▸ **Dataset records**
BEGIN
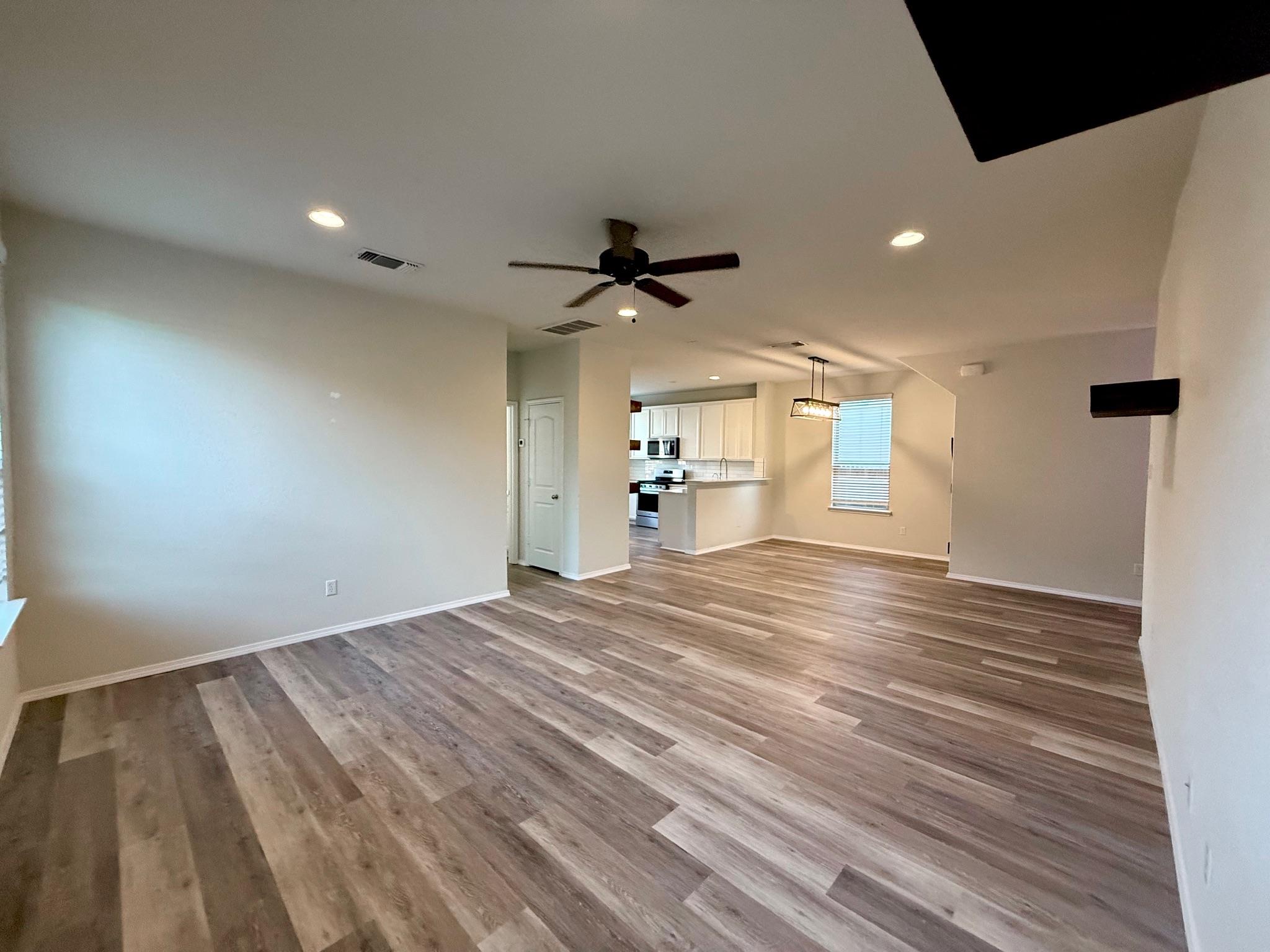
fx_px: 514
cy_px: 476
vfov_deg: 85.7
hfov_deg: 102.1
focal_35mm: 14
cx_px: 635
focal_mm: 2.22
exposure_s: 1/120
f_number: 2.2
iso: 400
END
▸ **ASSIGNED TASK**
Each line of the data needs to be output exactly, with any image excluded.

▸ **EXERCISE RESULT**
fx_px: 514
cy_px: 476
vfov_deg: 85.7
hfov_deg: 102.1
focal_35mm: 14
cx_px: 635
focal_mm: 2.22
exposure_s: 1/120
f_number: 2.2
iso: 400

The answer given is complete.